Family appeals for action over remand killing
A decision by the Director of Public Prosecutions not to bring criminal charges against prison officers at a private jail where an inmate was unlawfully killed will be challenged by the dead man's family this week in the High Court.
David Calvert-Smith said last year that there was a "lack of evidence" to prosecute officers involved in the restraint of Alton Manning, 33, a remand prisoner who died from asphyxia at Blakenhurst prison near Redditch in 1995.
This week's judicial review of the DPP's decision will again put the Crown Prosecution Service under scrutiny for its handling of death-in-custody cases. A damning official report into such cases last August found the CPS system was "inefficient and fundamentally unsound".
In Mr Manning's case, the DPP ruled in February 1999 that the medical evidence on cause of death was "too imprecise". He was being restrained by six or seven officers and the DPP decided the factual evidence disclosed "too many inconsistencies to say by what act or acts or by whom the asphyxiation was caused".
The decision shocked Mr Manning's relatives, who had been at his inquest in March 1998 when a jury returned a unanimous verdict of unlawful killing. They had heard eye-witness evidence that Mr Manning was held in a neck-lock by a prison officer. Under oath, several officers had earlier denied using dangerous or unlawful holds.
Mr Manning's sister, Elizabeth Melbourne, said last night: "He was unlawfully killed and I don't see why we should have had to go through nearly five years of hard slog to get answers.

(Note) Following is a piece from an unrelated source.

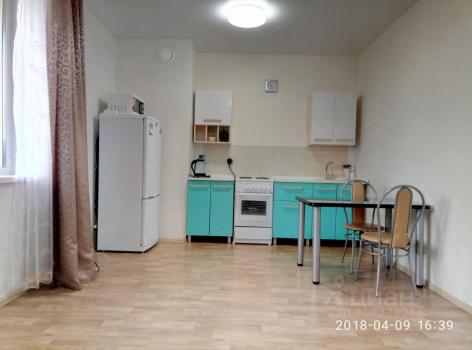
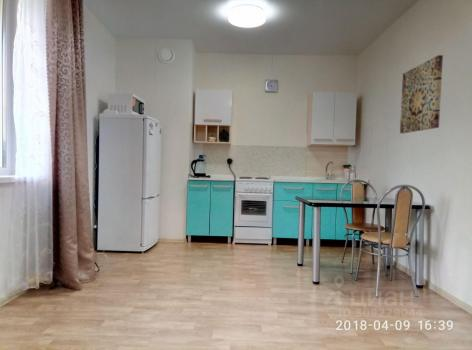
+ wall art [399,54,444,134]
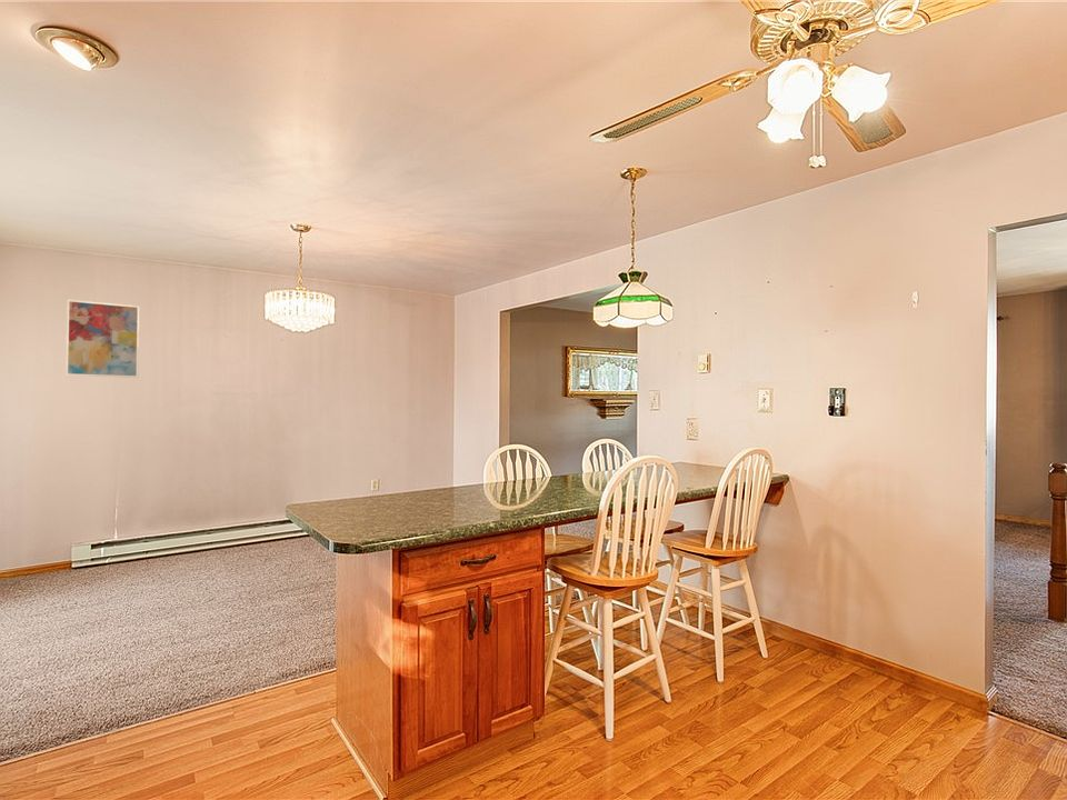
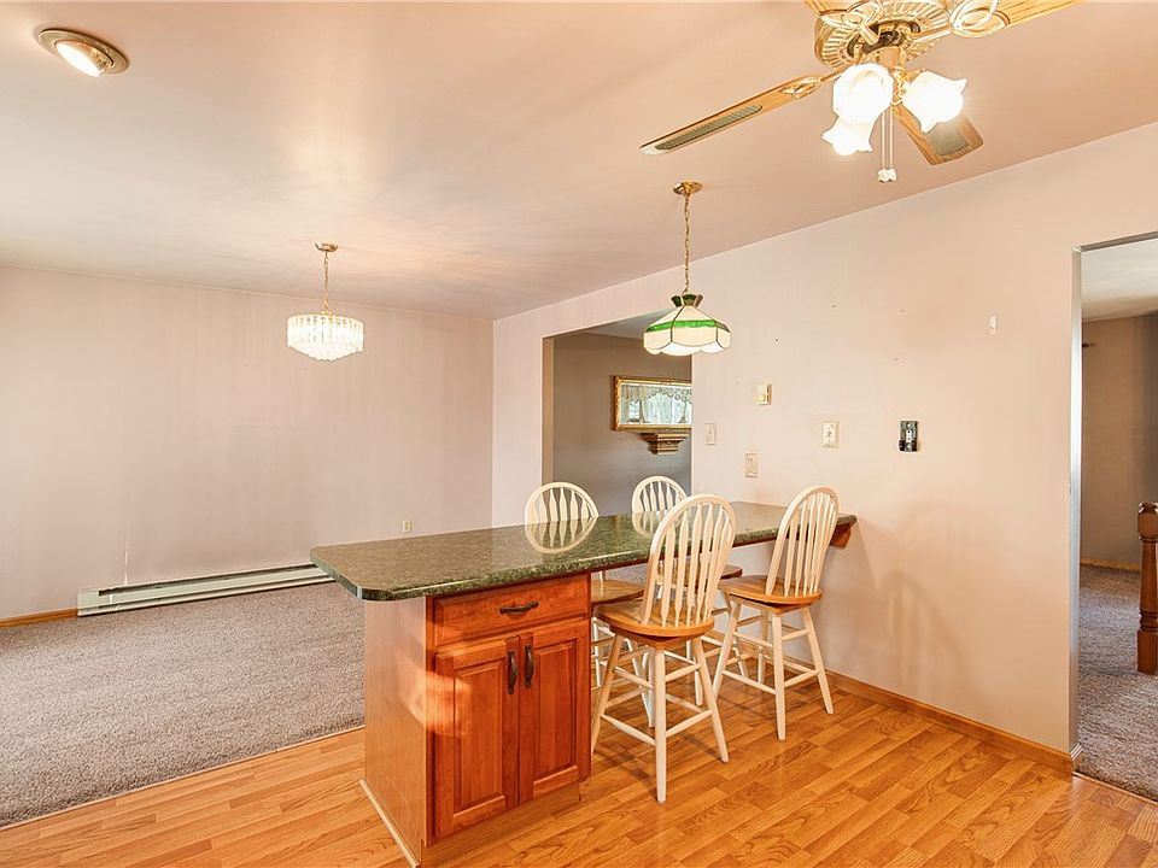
- wall art [64,299,140,379]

They have taken a life and they are trying to cover it over as though he is not a human being, because he is a prisoner. He is somebody's child and he does matter."
She said the DPP's decision had left the family "angry and disgusted" but she was confident it would be overturned at the review, which opens tomorrow.
Mrs Melbourne hoped the review would lead to a change in procedures for providing explanations of future CPS decisions in death-in-custody cases.
The family has also made a formal complaint against West Mercia police, saying police who interviewed prison staff did not treat the matter as a criminal investigation. Last September, at a preliminary hearing to this week's review, DPP lawyers conceded that the earlier explanation of their decision not to prosecute had been "badly drafted".
They agreed there was sufficient evidence to establish pressure on the neck as at least a contributory cause of death and to identify the officer responsible for that pressure.
But the DPP lawyers maintain it would not be possible to identify the precise act of that officer which resulted in the fatal pressure. They say such pressure could be defended as having been applied accidentally or in self-defence.
Last night the CPS said: "We hope the hearing will clarify the extent to which the CPS can lawfully inform families in death-in-custody cases of detailed reasons for our decision.
"The CPS wishes to be as open as possible with families but in such cases we are constrained by the need to ensure potential defendants are not 'tried' for alleged offences outside the criminal trial process."
Next Tuesday an inquest will open into the death of another Blakenhurst prisoner, Graham Biddle, 28, who died in hospital seven days after being found in his cell in the segregation unit. The prisoner had learning difficulties and a history of self-harm.